Multitarget, quantitative nanoplasmonic electrical field-enhanced resonating device ((NERD)-R-2) for diagnostics


Inci F., Filippini C., Baday M., Ozen M. O., Calamak S., Durmus N. G., ...Daha Fazla

PROCEEDINGS OF THE NATIONAL ACADEMY OF SCIENCES OF THE UNITED STATES OF AMERICA, cilt.112, sa.32, 2015 (SCI-Expanded) identifier identifier identifier

Özet

Recent advances in biosensing technologies present great potential for medical diagnostics, thus improving clinical decisions. However, creating a label-free general sensing platform capable of detecting multiple biotargets in various clinical specimens over a wide dynamic range, without lengthy sample-processing steps, remains a considerable challenge. In practice, these barriers prevent broad applications in clinics and at patients' homes. Here, we demonstrate the nanoplasmonic electrical field-enhanced resonating device ((NERD)-R-2), which addresses all these impediments on a single platform. The (NERD)-R-2 employs an immunodetection assay to capture biotargets, and precisely measures spectral color changes by their wavelength and extinction intensity shifts in nanoparticles without prior sample labeling or preprocessing. We present through multiple examples, a label-free, quantitative, portable, multitarget platform by rapidly detecting various protein biomarkers, drugs, protein allergens, bacteria, eukaryotic cells, and distinct viruses.
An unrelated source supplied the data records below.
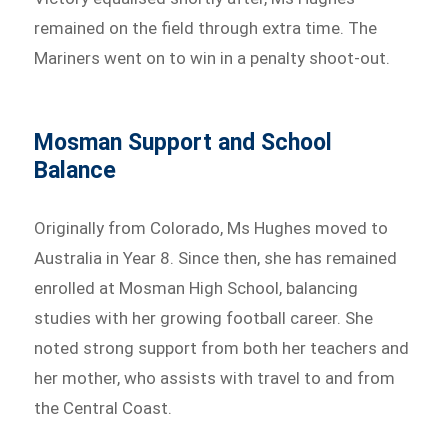
remained on the field through extra time. The
Mariners went on to win in a penalty shoot-out.
Mosman Support and School
Balance
Originally from Colorado, Ms Hughes moved to
Australia in Year 8. Since then, she has remained
enrolled at Mosman High School, balancing
studies with her growing football career. She
noted strong support from both her teachers and
her mother, who assists with travel to and from
the Central Coast.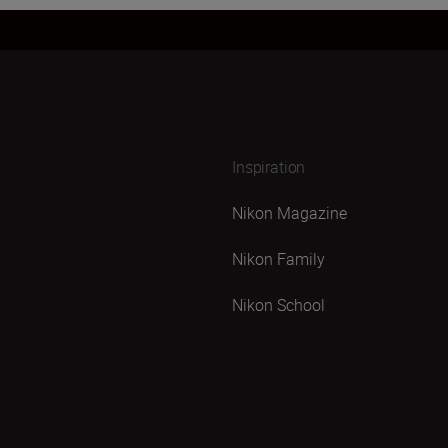
Inspiration
Nikon Magazine
Nikon Family
Nikon School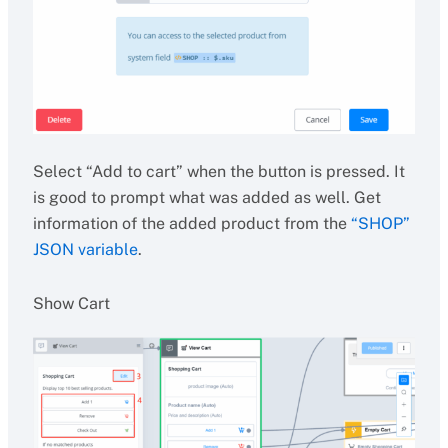
Select “Add to cart” when the button is pressed. It
is good to prompt what was added as well. Get
information of the added product from the
“SHOP”
JSON variable
.
Show Cart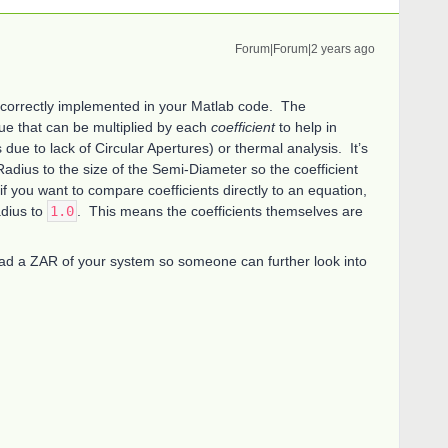
Forum|Forum|2 years ago
t correctly implemented in your Matlab code. The
lue that can be multiplied by each
coefficient
to help in
due to lack of Circular Apertures) or thermal analysis. It’s
dius to the size of the Semi-Diameter so the coefficient
 if you want to compare coefficients directly to an equation,
adius to
1.0
. This means the coefficients themselves are
load a ZAR of your system so someone can further look into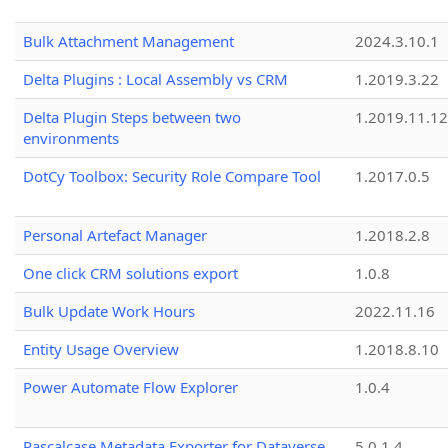
Bulk Attachment Management
2024.3.10.1
Delta Plugins : Local Assembly vs CRM
1.2019.3.22
Delta Plugin Steps between two
1.2019.11.12
environments
DotCy Toolbox: Security Role Compare Tool
1.2017.0.5
Personal Artefact Manager
1.2018.2.8
One click CRM solutions export
1.0.8
Bulk Update Work Hours
2022.11.16
Entity Usage Overview
1.2018.8.10
Power Automate Flow Explorer
1.0.4
Pascalcase Metadata Exporter for Dataverse
5.0.1.4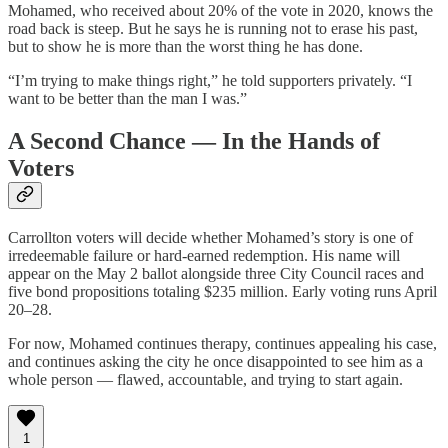
Mohamed, who received about 20% of the vote in 2020, knows the
road back is steep. But he says he is running not to erase his past,
but to show he is more than the worst thing he has done.
“I’m trying to make things right,” he told supporters privately. “I
want to be better than the man I was.”
A Second Chance — In the Hands of
Voters
Carrollton voters will decide whether Mohamed’s story is one of
irredeemable failure or hard‑earned redemption. His name will
appear on the May 2 ballot alongside three City Council races and
five bond propositions totaling $235 million. Early voting runs April
20–28.
For now, Mohamed continues therapy, continues appealing his case,
and continues asking the city he once disappointed to see him as a
whole person — flawed, accountable, and trying to start again.
1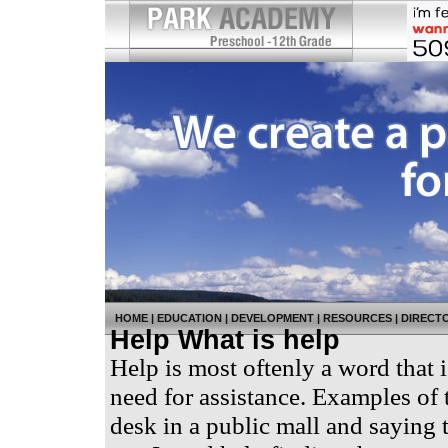
HOME
|
EDUCATION
|
DEVELOPMENT
|
RESOURCES
|
DIRECT
Help What is help
Help is most oftenly a word that i
need for assistance. Examples of 
desk in a public mall and saying 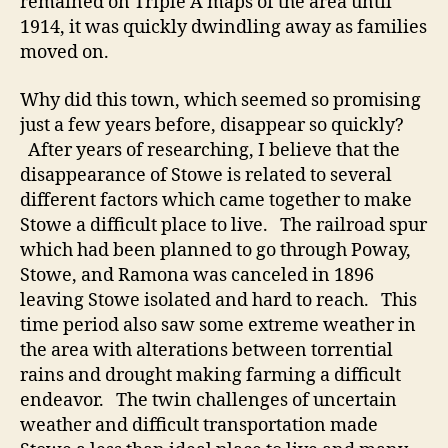
remained on Triple A maps of the area until
1914, it was quickly dwindling away as families
moved on.
Why did this town, which seemed so promising
just a few years before, disappear so quickly?
After years of researching, I believe that the
disappearance of Stowe is related to several
different factors which came together to make
Stowe a difficult place to live. The railroad spur
which had been planned to go through Poway,
Stowe, and Ramona was canceled in 1896
leaving Stowe isolated and hard to reach. This
time period also saw some extreme weather in
the area with alterations between torrential
rains and drought making farming a difficult
endeavor. The twin challenges of uncertain
weather and difficult transportation made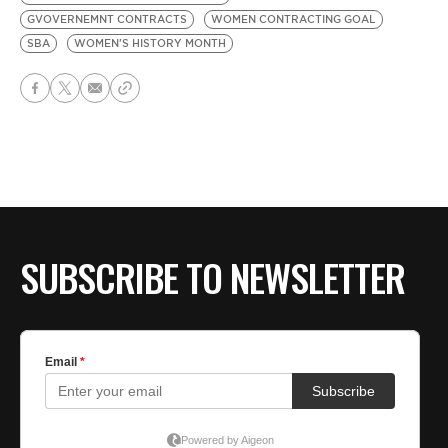
GVOVERNEMNT CONTRACTS
WOMEN CONTRACTING GOAL
SBA
WOMEN'S HISTORY MONTH
SUBSCRIBE TO NEWSLETTER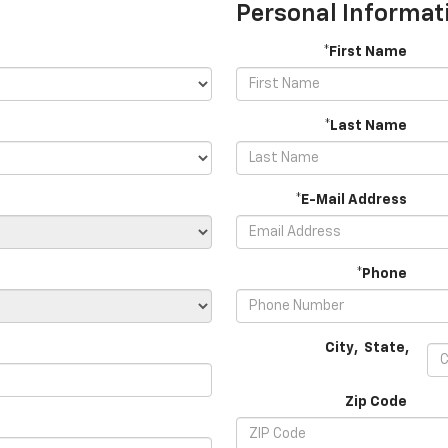
Personal Informat
*First Name
*Last Name
*E-Mail Address
*Phone
City
,
State
,
Zip Code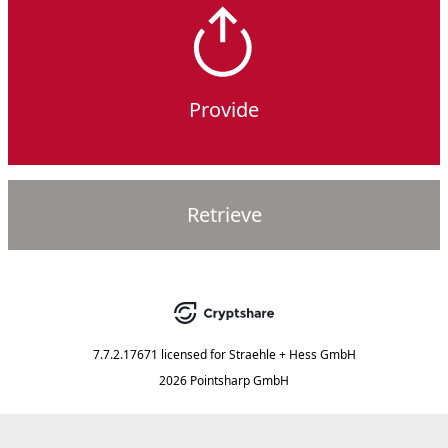
Provide
Retrieve
7.7.2.17671
licensed for
Straehle + Hess GmbH
2026 Pointsharp GmbH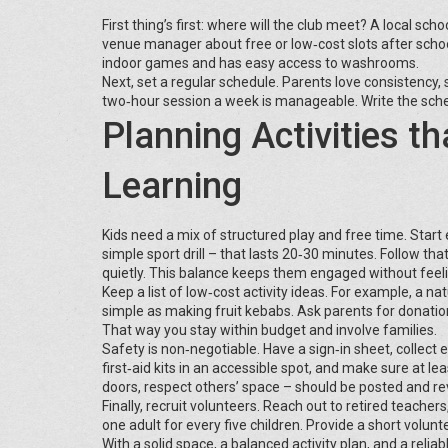
First thing’s first: where will the club meet? A local 
venue manager about free or low‑cost slots after scho
indoor games and has easy access to washrooms.
Next, set a regular schedule. Parents love consistency, s
two‑hour session a week is manageable. Write the sche
Planning Activities t
Learning
Kids need a mix of structured play and free time. Start 
simple sport drill – that lasts 20‑30 minutes. Follow th
quietly. This balance keeps them engaged without feel
Keep a list of low‑cost activity ideas. For example, a 
simple as making fruit kebabs. Ask parents for donatio
That way you stay within budget and involve families.
Safety is non‑negotiable. Have a sign‑in sheet, collect
first‑aid kits in an accessible spot, and make sure at lea
doors, respect others’ space – should be posted and r
Finally, recruit volunteers. Reach out to retired teacher
one adult for every five children. Provide a short volunt
With a solid space, a balanced activity plan, and a relia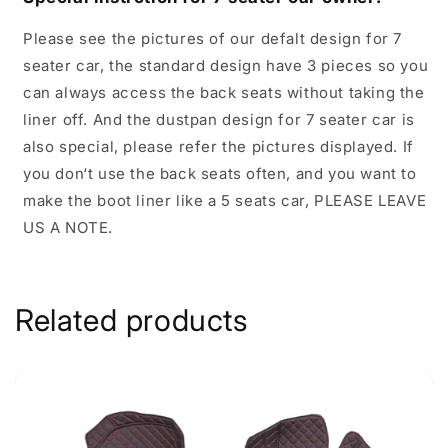
Please see the pictures of our defalt design for 7
seater car, the standard design have 3 pieces so you
can always access the back seats without taking the
liner off. And the dustpan design for 7 seater car is
also special, please refer the pictures displayed. If
you don‘t use the back seats often, and you want to
make the boot liner like a 5 seats car, PLEASE LEAVE
US A NOTE.
Related products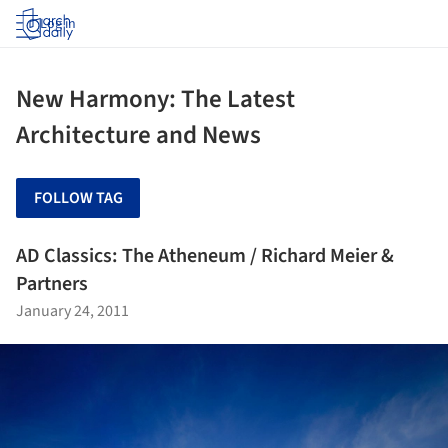
Log in
New Harmony: The Latest
Architecture and News
FOLLOW TAG
AD Classics: The Atheneum / Richard Meier &
Partners
January 24, 2011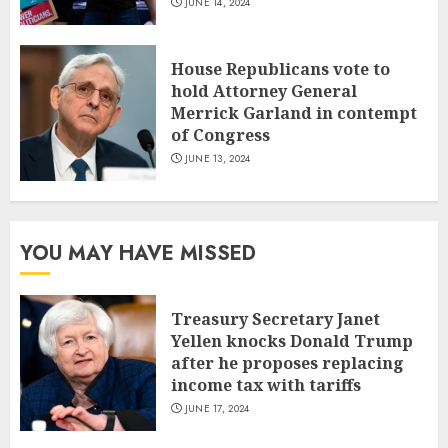
JUNE 14, 2024
House Republicans vote to
hold Attorney General
Merrick Garland in contempt
of Congress
JUNE 13, 2024
YOU MAY HAVE MISSED
Treasury Secretary Janet
Yellen knocks Donald Trump
after he proposes replacing
income tax with tariffs
JUNE 17, 2024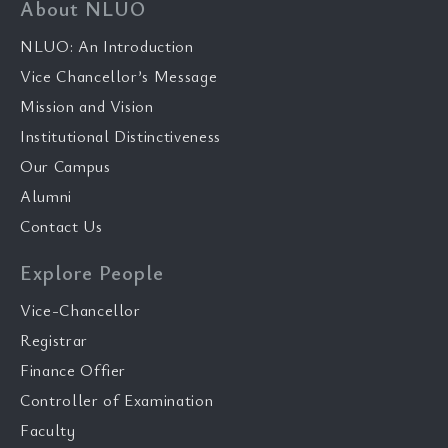
About NLUO
NLUO: An Introduction
Vice Chancellor’s Message
Mission and Vision
Institutional Distinctiveness
Our Campus
Alumni
Contact Us
Explore People
Vice-Chancellor
Registrar
Finance Offier
Controller of Examination
Faculty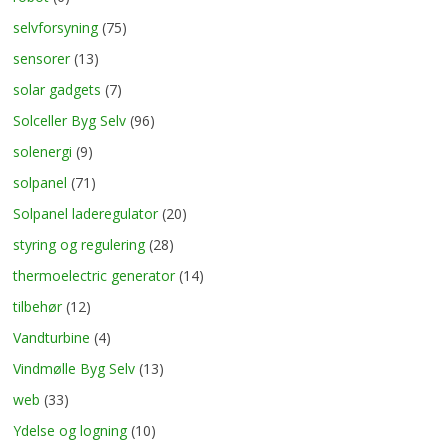
selvforsyning
(75)
sensorer
(13)
solar gadgets
(7)
Solceller Byg Selv
(96)
solenergi
(9)
solpanel
(71)
Solpanel laderegulator
(20)
styring og regulering
(28)
thermoelectric generator
(14)
tilbehør
(12)
Vandturbine
(4)
Vindmølle Byg Selv
(13)
web
(33)
Ydelse og logning
(10)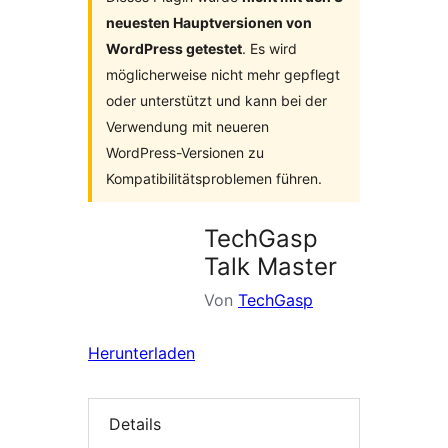
neuesten Hauptversionen von
WordPress getestet
. Es wird
möglicherweise nicht mehr gepflegt
oder unterstützt und kann bei der
Verwendung mit neueren
WordPress-Versionen zu
Kompatibilitätsproblemen führen.
TechGasp
Talk Master
Von
TechGasp
Herunterladen
Details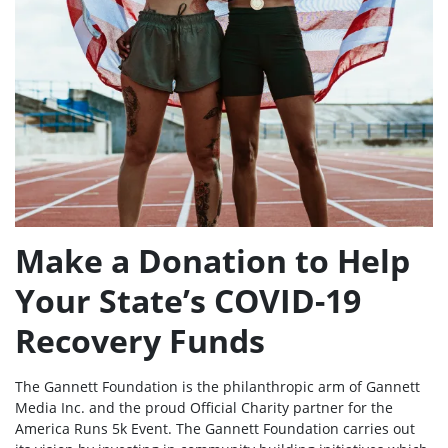
Make a Donation to Help
Your State’s COVID-19
Recovery Funds
The Gannett Foundation is the philanthropic arm of Gannett
Media Inc. and the proud Official Charity partner for the
America Runs 5k Event. The Gannett Foundation carries out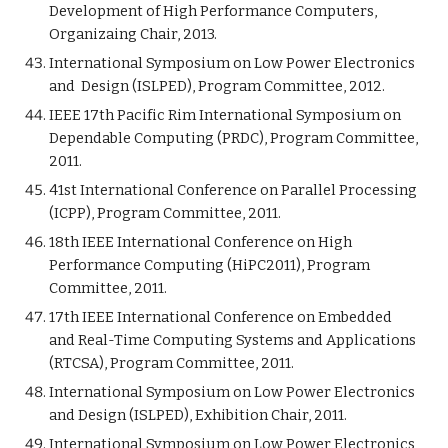
Development of High Performance Computers,
Organizaing Chair, 2013.
International Symposium on Low Power Electronics
and Design (ISLPED), Program Committee, 2012.
IEEE 17th Pacific Rim International Symposium on
Dependable Computing (PRDC), Program Committee,
2011.
41st International Conference on Parallel Processing
(ICPP), Program Committee, 2011.
18th IEEE International Conference on High
Performance Computing (HiPC2011), Program
Committee, 2011.
17th IEEE International Conference on Embedded
and Real-Time Computing Systems and Applications
(RTCSA), Program Committee, 2011.
International Symposium on Low Power Electronics
and Design (ISLPED), Exhibition Chair, 2011.
International Symposium on Low Power Electronics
The linear dynamic range of (NERD)-R-2 is five orders of magnitude broader than ELISA, with a sensitivity down to 400 fg/mL This range and sensitivity are achieved by self-assembling gold nanoparticles to generate hot spots on a 3D-oriented substrate for ultrasensitive measurements. We demonstrate that this precise platform handles multiple clinical samples such as whole blood, serum, and saliva without sample preprocessing under diverse conditions of temperature, pH, and ionic strength. The (NERD)-R-2's broad dynamic range, detection limit, and portability integrated with a disposable fluidic chip have broad applications, potentially enabling the transition toward precision medicine at the point-of-care or primary care settings and at patients' homes.